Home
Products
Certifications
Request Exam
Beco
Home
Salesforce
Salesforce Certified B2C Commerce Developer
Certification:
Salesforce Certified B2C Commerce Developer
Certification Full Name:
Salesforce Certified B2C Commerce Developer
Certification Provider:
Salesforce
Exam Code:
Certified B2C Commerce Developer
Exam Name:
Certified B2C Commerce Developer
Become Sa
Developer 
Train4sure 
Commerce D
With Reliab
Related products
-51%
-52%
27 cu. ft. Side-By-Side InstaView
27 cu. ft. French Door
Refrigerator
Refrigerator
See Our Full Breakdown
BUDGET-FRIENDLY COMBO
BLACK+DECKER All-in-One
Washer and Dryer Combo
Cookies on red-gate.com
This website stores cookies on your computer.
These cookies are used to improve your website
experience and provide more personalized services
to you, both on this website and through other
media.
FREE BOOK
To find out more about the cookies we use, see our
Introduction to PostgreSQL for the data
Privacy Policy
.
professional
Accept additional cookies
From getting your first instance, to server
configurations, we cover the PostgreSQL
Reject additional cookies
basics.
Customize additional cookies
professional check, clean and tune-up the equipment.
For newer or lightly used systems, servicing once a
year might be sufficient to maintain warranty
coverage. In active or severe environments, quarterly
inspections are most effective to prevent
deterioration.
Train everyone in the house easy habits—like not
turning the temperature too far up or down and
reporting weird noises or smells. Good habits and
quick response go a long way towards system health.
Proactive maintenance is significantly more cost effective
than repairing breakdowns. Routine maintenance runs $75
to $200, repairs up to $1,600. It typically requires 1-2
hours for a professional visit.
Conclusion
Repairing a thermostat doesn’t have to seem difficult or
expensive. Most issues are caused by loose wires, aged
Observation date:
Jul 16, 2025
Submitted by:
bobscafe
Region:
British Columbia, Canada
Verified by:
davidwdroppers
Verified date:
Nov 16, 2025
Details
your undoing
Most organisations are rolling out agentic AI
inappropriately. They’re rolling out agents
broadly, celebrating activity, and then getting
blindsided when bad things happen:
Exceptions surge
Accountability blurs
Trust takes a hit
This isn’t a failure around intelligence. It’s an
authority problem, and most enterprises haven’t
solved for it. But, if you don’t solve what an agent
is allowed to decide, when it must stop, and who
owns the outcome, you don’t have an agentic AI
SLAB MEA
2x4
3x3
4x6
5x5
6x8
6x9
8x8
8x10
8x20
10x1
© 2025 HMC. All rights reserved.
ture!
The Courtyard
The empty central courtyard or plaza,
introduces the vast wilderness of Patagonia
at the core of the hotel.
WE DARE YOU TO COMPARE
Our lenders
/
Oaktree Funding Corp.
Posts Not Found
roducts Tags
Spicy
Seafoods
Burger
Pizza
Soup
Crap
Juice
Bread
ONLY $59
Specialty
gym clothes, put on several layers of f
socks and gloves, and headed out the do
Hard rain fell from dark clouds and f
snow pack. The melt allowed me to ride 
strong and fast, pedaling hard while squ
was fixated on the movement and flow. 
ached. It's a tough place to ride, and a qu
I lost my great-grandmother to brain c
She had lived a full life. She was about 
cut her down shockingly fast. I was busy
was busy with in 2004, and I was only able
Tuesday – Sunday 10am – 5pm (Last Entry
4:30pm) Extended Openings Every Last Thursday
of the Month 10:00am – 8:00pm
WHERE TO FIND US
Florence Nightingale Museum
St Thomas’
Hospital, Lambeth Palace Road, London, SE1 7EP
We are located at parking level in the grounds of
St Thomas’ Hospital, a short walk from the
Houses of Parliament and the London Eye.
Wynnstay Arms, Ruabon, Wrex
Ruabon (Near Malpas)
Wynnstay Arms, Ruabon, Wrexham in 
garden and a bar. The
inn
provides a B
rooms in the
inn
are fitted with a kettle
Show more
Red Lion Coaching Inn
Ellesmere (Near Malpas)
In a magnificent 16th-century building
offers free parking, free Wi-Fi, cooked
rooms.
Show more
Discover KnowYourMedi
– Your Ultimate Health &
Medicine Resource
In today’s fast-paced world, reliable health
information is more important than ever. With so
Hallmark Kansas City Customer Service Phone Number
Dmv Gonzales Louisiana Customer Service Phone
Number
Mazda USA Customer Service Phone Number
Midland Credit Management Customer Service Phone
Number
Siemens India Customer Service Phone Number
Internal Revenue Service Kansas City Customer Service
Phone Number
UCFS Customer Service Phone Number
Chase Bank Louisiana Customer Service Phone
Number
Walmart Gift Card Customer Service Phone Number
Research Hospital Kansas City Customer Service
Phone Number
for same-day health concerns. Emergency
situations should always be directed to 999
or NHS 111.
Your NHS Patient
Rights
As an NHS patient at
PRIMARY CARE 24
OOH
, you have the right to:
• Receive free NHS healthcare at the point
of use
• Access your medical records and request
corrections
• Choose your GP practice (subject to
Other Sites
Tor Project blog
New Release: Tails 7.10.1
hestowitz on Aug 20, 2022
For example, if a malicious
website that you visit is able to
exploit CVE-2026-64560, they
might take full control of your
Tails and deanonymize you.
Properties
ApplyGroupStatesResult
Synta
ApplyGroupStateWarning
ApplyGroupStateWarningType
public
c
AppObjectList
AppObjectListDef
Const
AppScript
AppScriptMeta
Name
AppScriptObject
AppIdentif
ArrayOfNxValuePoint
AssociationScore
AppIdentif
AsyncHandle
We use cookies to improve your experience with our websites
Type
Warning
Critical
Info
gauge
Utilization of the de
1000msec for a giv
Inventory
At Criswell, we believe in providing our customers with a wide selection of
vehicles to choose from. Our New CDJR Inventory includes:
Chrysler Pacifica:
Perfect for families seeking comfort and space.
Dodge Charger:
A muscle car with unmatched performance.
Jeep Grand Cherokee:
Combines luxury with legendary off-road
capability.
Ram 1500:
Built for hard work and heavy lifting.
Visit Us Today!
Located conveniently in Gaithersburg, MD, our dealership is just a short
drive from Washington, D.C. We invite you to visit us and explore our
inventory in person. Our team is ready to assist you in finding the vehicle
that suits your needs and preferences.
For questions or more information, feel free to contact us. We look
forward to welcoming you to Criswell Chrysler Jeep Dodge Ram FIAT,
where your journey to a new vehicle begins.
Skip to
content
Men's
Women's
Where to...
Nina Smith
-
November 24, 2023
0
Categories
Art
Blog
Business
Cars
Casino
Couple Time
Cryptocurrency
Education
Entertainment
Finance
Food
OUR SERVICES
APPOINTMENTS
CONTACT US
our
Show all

--------------------------------------------------

▸ Directive:
A line belongs in the answer if it contains the word "PostgreSQL"; copy every such line from the data above.

▸ Written reply:
Introduction to PostgreSQL for the data
configurations, we cover the PostgreSQL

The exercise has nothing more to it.